Aim of the task>
Answer these from the biography of Joseph-Aurèle Plourde below:
1. Which city was he Archbishop of?
2. In what town was he born?
3. What subjects did he teach at Saint-Louis College?

Selected passage>

• • • • •

Joseph-Aurèle Plourde,  (January 12, 1915 – January 5, 2013) was a Canadian Roman Catholic Archbishop of Ottawa, Ontario.

Early years
Archbishop Plourde was born in Saint-François-de-Madawaska, New Brunswick to Antoine Plourde and Suzanne Albert, the eighth of 11 children. and attended the St. Joseph College in Memramcook, New Brunswick and Holy Heart Seminary in Halifax, Nova Scotia before becoming ordained as a priest in 1944. Besides his priesthood, Plourde was also professor of social studies and philosophy at Saint-Louis College in Edmundston, New Brunswick.

• • • • •

Data block>
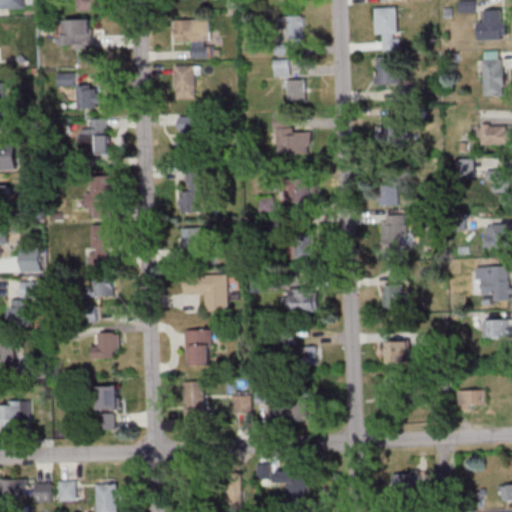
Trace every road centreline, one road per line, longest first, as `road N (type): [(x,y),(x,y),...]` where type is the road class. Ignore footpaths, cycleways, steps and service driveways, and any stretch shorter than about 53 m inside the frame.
road 1 (residential): [(511,435),(0,457)]
road 2 (residential): [(157,511),(140,0)]
road 3 (residential): [(358,511),(342,0)]
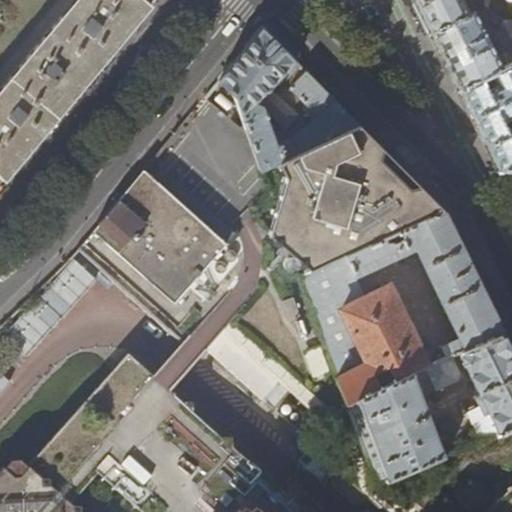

• • • • •

Worked solution>
1. Ottawa, Ontario
2. Saint-François-de-Madawaska, New Brunswick
3. Social studies and philosophy